Find Jasper Wildlife
One of the highlights of any Canadian trip is Jasper National Park, with its craggy snow-capped mountains and abundant wildlife. As we finished an excellent dinner at Evil Dave’s Grill in the town of Jasper, our server asked what we wanted to see next. I mentioned wildlife photography, and he pointed us to Alberta Highway 16 towards Edmonton. “Drive up that way. There’s always something along that road.”
Alberta Highway 16, Jasper National Park
So off we went. With sunsets near 9 PM, there was was plenty of soft, warm evening light left.
Stopped Cars = Wildlife
Reminding me a little of bear jams in Yellowstone, stopped cars showed where animals were feeding along the highway. First up were a pair of elk bulls with antlers so new, they had blunt tips and fresh velvet. I hopped out with the 400mm lens, and walked to within 40 feet of them on my side of the highway. Well outside the fall rut when bulls are aggressive, I felt fairly safe. They seemed more interested in grazing, chewing at itches, and watching the forest for predators. After getting the best shots I could, I hopped back in and we drove on.
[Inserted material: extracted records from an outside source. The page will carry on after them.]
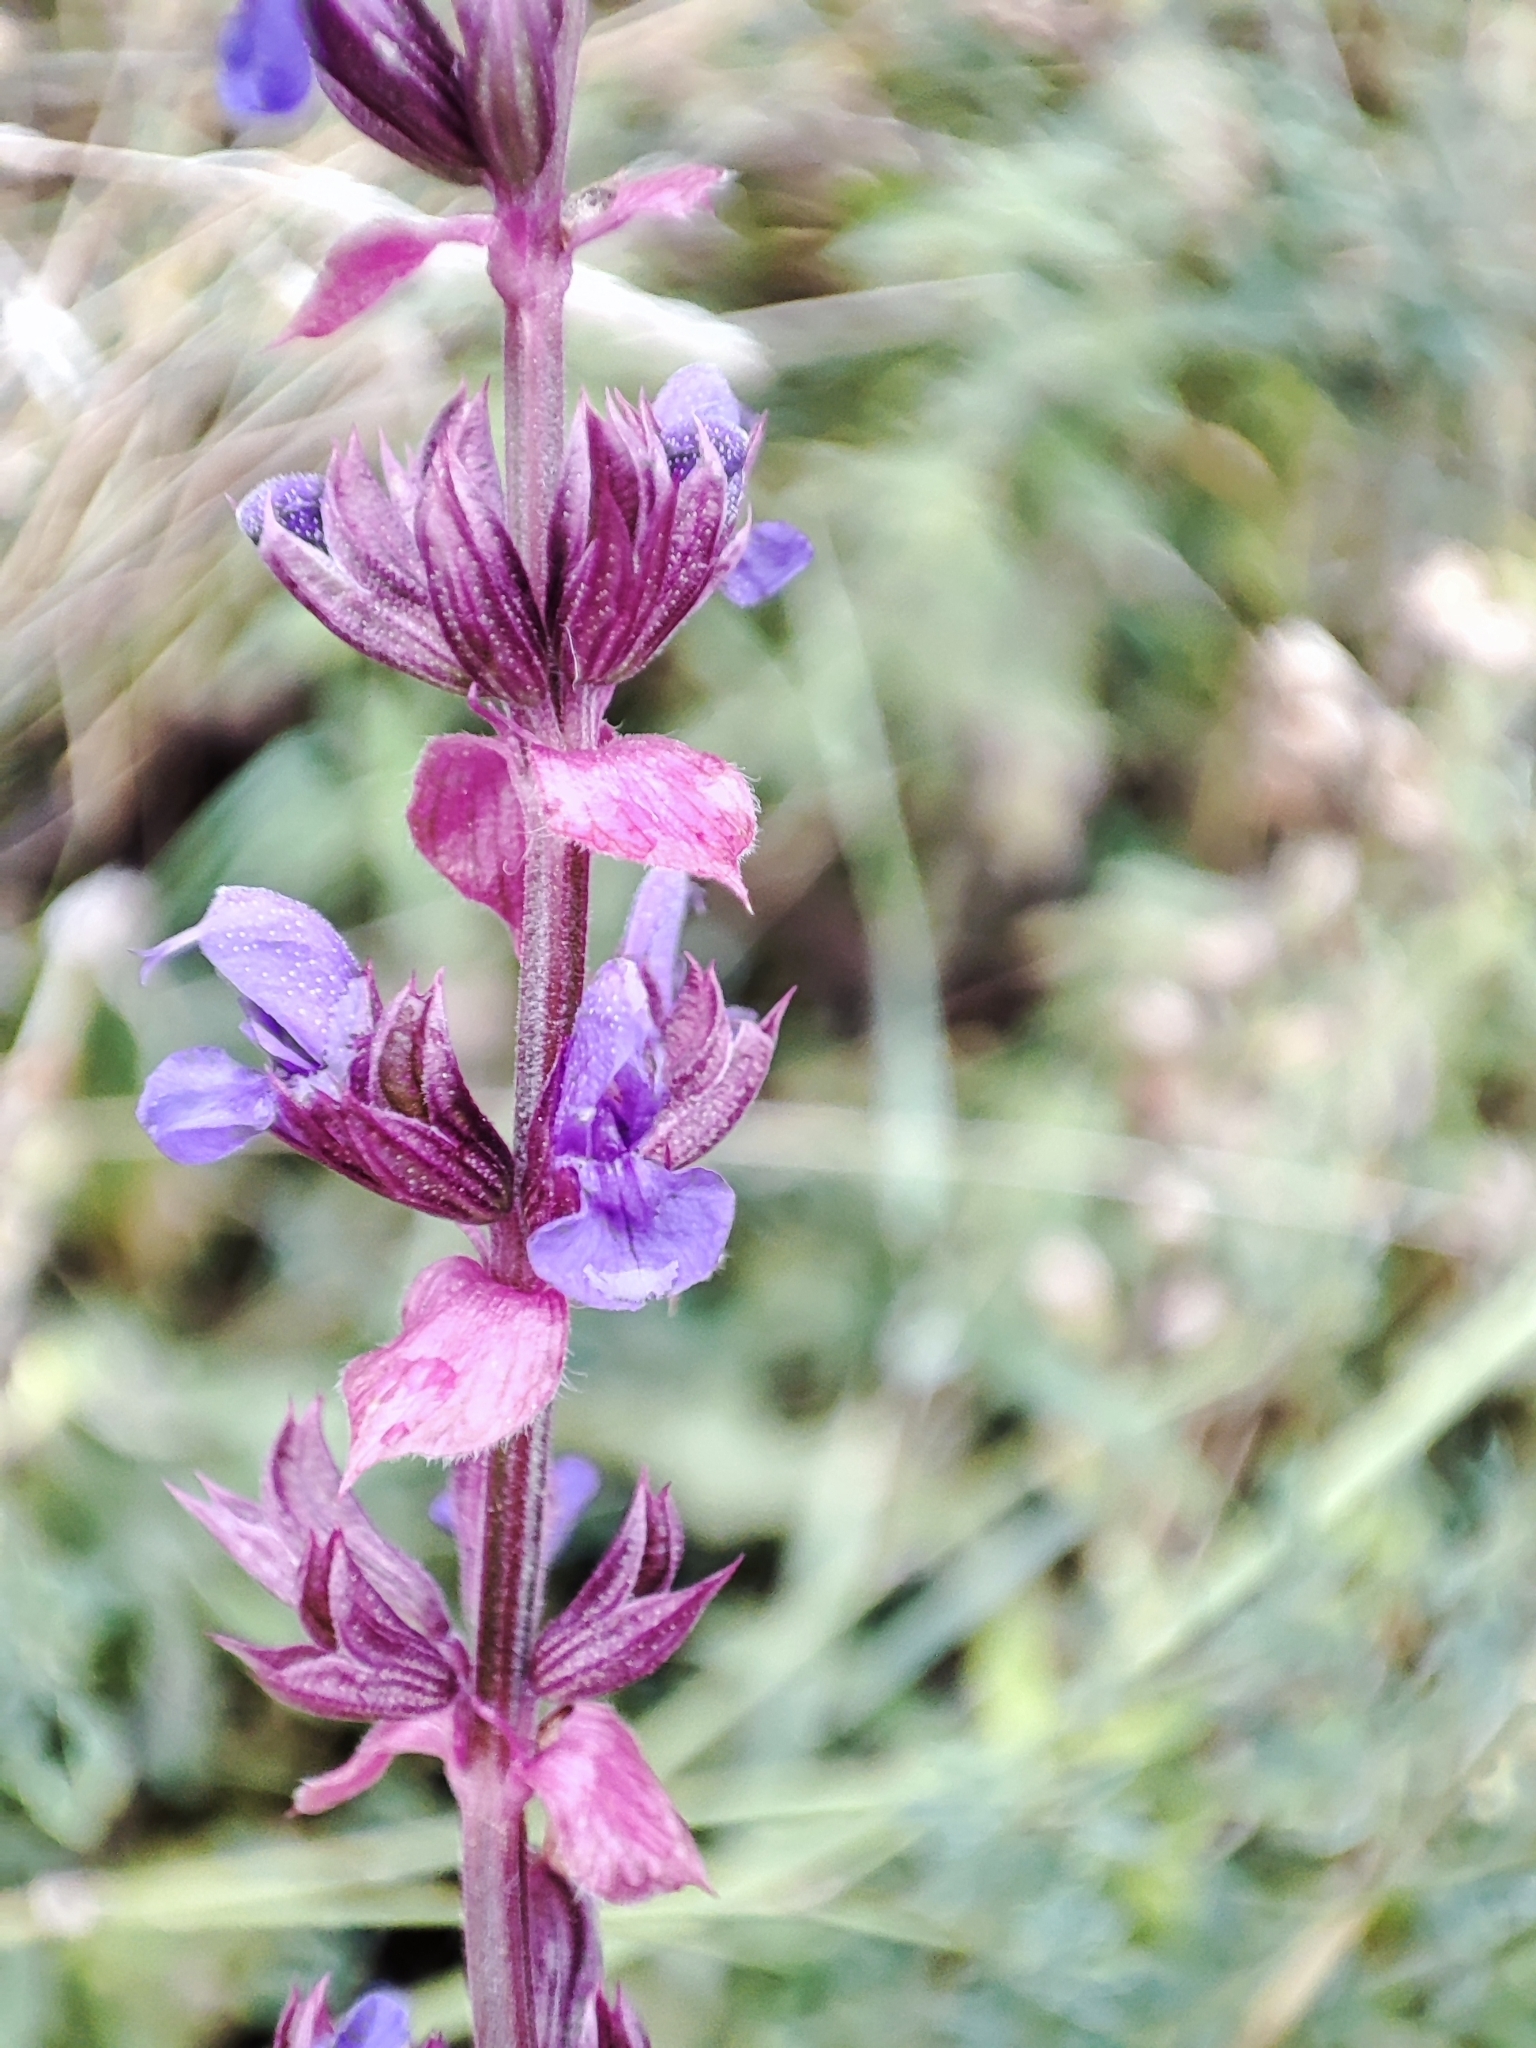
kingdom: Plantae
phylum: Tracheophyta
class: Magnoliopsida
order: Lamiales
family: Lamiaceae
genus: Salvia
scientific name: Salvia nemorosa
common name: Balkan clary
Elk bull in velvet, Jasper National Park, Alberta
He looked like a furry brown lump from far away. As we drove closer, the lump resolved into a grizzly bear – shoulder hump, grizzled fur tips, and dished face. He looked well-fed and healthy, and was more interested in eating insects, wildflowers and fresh grass than cars stopping nearby. I got out and slowly approached, again to within 40 feet on my side of the highway. As I photographed, I could see this was an ID-collared bear. I followed his movements from across the highway to get the best shots. He never looked directly at me, but kept to his food hunt.
Grizzly, Jasper National Park
Then again, looking directly at another predator can be seen as aggressive behavior by a bear. Maybe he respected my presence – certainly more than I should have respected his.
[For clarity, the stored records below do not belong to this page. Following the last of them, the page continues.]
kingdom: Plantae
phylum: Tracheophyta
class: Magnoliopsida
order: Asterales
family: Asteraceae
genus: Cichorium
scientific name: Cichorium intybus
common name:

Looking at my pictures later, I noticed a show of teeth with the grass hanging out of his mouth. Teeth display can mean a nervous animal, though there were no other indications.
I realized how close I had been – too close. Photographing wildlife along a highway doesn’t cause more distraction than cars already slowing down and passing by. It’s certainly safer than a backcountry encounter. But grizzlies (and elk) are unpredictably wild. Even well-fed animals outside their normal mating season and without young to protect can become annoyed or provoked. A little caution is in order – more than I exercised.
On our way into the Park’s Whistlers Campground, an elk cow was grazing all by herself in a field. I got out with the 400mm and stalked to within 40 feet, looking for a border of blurred grass and a low hoof-level view. This was a good ending for the day, and much safer than the earlier encounters.
Elk cow, Whistlers Campground, Jasper National Park
He was always hungry, and there was a lot of good food here. So he kept eating, and ignored the noisy metal beasts and two-legged predators. He was bigger than they were anyway, and they posed no threat.
I need to contain my enthusiasm for unusual subjects in great light and remember my First Responder’s assessment – scene safety comes first. If there’s risk to me and others, I should be much more careful in my approach, or just stay in the vehicle. I was lucky this time.
I also need to avoid disturbing wildlife. This wasn’t really a factor beside a busy highway, but it is almost anywhere else. Wildlife feeling threatened or disturbed may abandon young or attack to defend themselves. Especially with birds, parents may abandon nestlings if there’s too much disturbance near the nest.
I used a 400mm f/4 DO IS on a full-frame EOS 5D mk II dSLR for the wildlife pictures. When I earlier tried the 400mm on a crop-sensor EOS 7D, I couldn’t get an entire elk in the frame. So I switched to full-frame. The elk bulls were backlit with rim highlights, so I used 1/3 stop overexposure to brighten shadows in aperture priority. I needed ISO 2000 to get hand-holdable shutter speeds, and shot at f/8 to insure I had sharpness on the elk but limited depth of field. No special stealth, stalking or waiting in place was needed or advised – all subjects were more concerned with eating, and habituated to auto traffic on the highway. I don’t want to surprise large mammals anyway – that’s dangerous.
With the grizzly pictures especially, I would take the time to remove the stray grass in the foreground for publication. This enhances the picture without disturbing the integrity of the animal representation.